## What is being asked
Write out every entry exactly; the pictures do not belong in the copy.

++++ Exercise input ++++

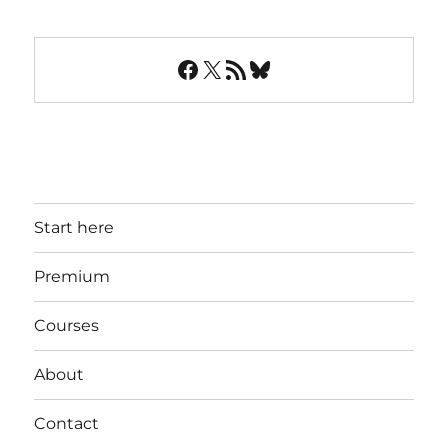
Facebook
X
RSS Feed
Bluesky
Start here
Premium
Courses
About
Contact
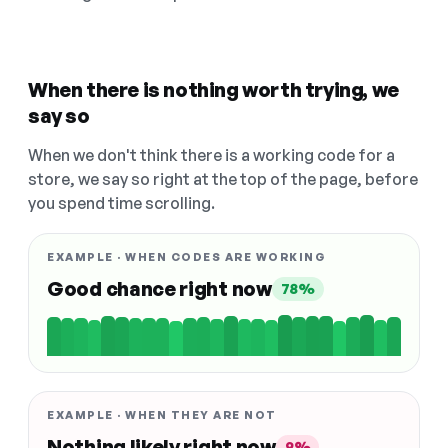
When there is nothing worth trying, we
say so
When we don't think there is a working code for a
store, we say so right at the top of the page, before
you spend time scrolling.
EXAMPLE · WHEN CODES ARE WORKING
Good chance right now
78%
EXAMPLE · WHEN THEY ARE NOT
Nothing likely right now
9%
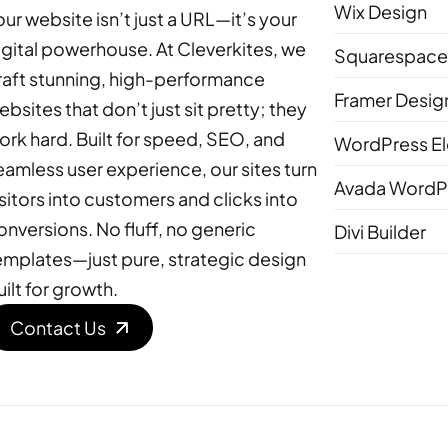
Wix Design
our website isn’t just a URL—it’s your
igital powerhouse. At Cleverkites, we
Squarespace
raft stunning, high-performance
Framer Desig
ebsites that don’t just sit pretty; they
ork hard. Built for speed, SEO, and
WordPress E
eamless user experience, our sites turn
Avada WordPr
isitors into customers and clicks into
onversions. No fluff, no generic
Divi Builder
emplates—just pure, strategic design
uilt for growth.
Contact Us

++++

## Expected output
Facebook
X
RSS Feed
Bluesky
Start here
Premium
Courses
About
Contact
When there is nothing worth trying, we
say so
When we don't think there is a working code for a
store, we say so right at the top of the page, before
you spend time scrolling.
EXAMPLE · WHEN CODES ARE WORKING
Good chance right now
78%
EXAMPLE · WHEN THEY ARE NOT
Nothing likely right now
9%
Wix Design
our website isn’t just a URL—it’s your
igital powerhouse. At Cleverkites, we
Squarespace
raft stunning, high-performance
Framer Desig
ebsites that don’t just sit pretty; they
ork hard. Built for speed, SEO, and
WordPress E
eamless user experience, our sites turn
Avada WordPr
isitors into customers and clicks into
onversions. No fluff, no generic
Divi Builder
emplates—just pure, strategic design
uilt for growth.
Contact Us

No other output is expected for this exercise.